Content starts

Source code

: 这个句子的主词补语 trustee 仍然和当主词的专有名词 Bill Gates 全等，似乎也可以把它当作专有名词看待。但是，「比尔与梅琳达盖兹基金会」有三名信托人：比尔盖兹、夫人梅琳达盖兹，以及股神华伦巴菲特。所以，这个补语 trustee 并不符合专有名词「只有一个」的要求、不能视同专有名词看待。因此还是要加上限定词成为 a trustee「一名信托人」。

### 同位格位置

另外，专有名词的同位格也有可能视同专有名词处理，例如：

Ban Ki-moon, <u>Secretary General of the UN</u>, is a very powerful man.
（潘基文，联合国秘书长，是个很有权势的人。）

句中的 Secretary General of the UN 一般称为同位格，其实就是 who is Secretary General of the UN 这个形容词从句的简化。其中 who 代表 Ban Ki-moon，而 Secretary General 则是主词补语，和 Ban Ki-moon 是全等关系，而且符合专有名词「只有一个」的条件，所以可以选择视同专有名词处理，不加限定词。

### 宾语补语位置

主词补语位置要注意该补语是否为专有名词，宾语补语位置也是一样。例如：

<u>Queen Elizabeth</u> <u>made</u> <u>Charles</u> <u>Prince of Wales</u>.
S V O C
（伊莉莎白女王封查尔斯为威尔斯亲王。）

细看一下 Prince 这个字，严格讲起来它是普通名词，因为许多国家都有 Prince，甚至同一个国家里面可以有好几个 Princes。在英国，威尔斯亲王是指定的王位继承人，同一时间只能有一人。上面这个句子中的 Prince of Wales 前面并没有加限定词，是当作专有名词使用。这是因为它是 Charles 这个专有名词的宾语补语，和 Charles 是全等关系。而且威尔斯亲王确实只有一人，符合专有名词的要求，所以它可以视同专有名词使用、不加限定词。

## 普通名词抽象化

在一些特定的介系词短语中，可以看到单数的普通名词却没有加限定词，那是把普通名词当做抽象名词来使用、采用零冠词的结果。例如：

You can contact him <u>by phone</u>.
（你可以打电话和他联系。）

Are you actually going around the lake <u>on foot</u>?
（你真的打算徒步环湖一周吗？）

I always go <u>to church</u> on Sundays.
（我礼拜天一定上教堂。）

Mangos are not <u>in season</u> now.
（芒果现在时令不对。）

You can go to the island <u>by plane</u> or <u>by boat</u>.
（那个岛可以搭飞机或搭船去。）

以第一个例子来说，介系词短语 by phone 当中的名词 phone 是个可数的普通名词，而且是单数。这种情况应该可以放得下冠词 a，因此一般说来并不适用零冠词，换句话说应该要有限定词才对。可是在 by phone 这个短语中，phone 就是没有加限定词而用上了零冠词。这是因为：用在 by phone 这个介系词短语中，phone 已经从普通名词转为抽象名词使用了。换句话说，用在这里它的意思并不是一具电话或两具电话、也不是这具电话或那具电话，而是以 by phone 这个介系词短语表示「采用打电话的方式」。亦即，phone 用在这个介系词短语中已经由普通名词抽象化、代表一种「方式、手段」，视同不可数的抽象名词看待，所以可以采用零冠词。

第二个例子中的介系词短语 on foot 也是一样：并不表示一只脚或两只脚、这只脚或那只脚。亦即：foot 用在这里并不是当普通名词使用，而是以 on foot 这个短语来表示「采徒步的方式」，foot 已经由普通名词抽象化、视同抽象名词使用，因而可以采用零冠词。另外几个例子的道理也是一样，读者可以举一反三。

Content ends

- **The task**
Take the data above and reproduce it exactly.

- **Answer for the task**
Source code

: 这个句子的主词补语 trustee 仍然和当主词的专有名词 Bill Gates 全等，似乎也可以把它当作专有名词看待。但是，「比尔与梅琳达盖兹基金会」有三名信托人：比尔盖兹、夫人梅琳达盖兹，以及股神华伦巴菲特。所以，这个补语 trustee 并不符合专有名词「只有一个」的要求、不能视同专有名词看待。因此还是要加上限定词成为 a trustee「一名信托人」。

### 同位格位置

另外，专有名词的同位格也有可能视同专有名词处理，例如：

Ban Ki-moon, <u>Secretary General of the UN</u>, is a very powerful man.
（潘基文，联合国秘书长，是个很有权势的人。）

句中的 Secretary General of the UN 一般称为同位格，其实就是 who is Secretary General of the UN 这个形容词从句的简化。其中 who 代表 Ban Ki-moon，而 Secretary General 则是主词补语，和 Ban Ki-moon 是全等关系，而且符合专有名词「只有一个」的条件，所以可以选择视同专有名词处理，不加限定词。

### 宾语补语位置

主词补语位置要注意该补语是否为专有名词，宾语补语位置也是一样。例如：

<u>Queen Elizabeth</u> <u>made</u> <u>Charles</u> <u>Prince of Wales</u>.
S V O C
（伊莉莎白女王封查尔斯为威尔斯亲王。）

细看一下 Prince 这个字，严格讲起来它是普通名词，因为许多国家都有 Prince，甚至同一个国家里面可以有好几个 Princes。在英国，威尔斯亲王是指定的王位继承人，同一时间只能有一人。上面这个句子中的 Prince of Wales 前面并没有加限定词，是当作专有名词使用。这是因为它是 Charles 这个专有名词的宾语补语，和 Charles 是全等关系。而且威尔斯亲王确实只有一人，符合专有名词的要求，所以它可以视同专有名词使用、不加限定词。

## 普通名词抽象化

在一些特定的介系词短语中，可以看到单数的普通名词却没有加限定词，那是把普通名词当做抽象名词来使用、采用零冠词的结果。例如：

You can contact him <u>by phone</u>.
（你可以打电话和他联系。）

Are you actually going around the lake <u>on foot</u>?
（你真的打算徒步环湖一周吗？）

I always go <u>to church</u> on Sundays.
（我礼拜天一定上教堂。）

Mangos are not <u>in season</u> now.
（芒果现在时令不对。）

You can go to the island <u>by plane</u> or <u>by boat</u>.
（那个岛可以搭飞机或搭船去。）

以第一个例子来说，介系词短语 by phone 当中的名词 phone 是个可数的普通名词，而且是单数。这种情况应该可以放得下冠词 a，因此一般说来并不适用零冠词，换句话说应该要有限定词才对。可是在 by phone 这个短语中，phone 就是没有加限定词而用上了零冠词。这是因为：用在 by phone 这个介系词短语中，phone 已经从普通名词转为抽象名词使用了。换句话说，用在这里它的意思并不是一具电话或两具电话、也不是这具电话或那具电话，而是以 by phone 这个介系词短语表示「采用打电话的方式」。亦即，phone 用在这个介系词短语中已经由普通名词抽象化、代表一种「方式、手段」，视同不可数的抽象名词看待，所以可以采用零冠词。

第二个例子中的介系词短语 on foot 也是一样：并不表示一只脚或两只脚、这只脚或那只脚。亦即：foot 用在这里并不是当普通名词使用，而是以 on foot 这个短语来表示「采徒步的方式」，foot 已经由普通名词抽象化、视同抽象名词使用，因而可以采用零冠词。另外几个例子的道理也是一样，读者可以举一反三。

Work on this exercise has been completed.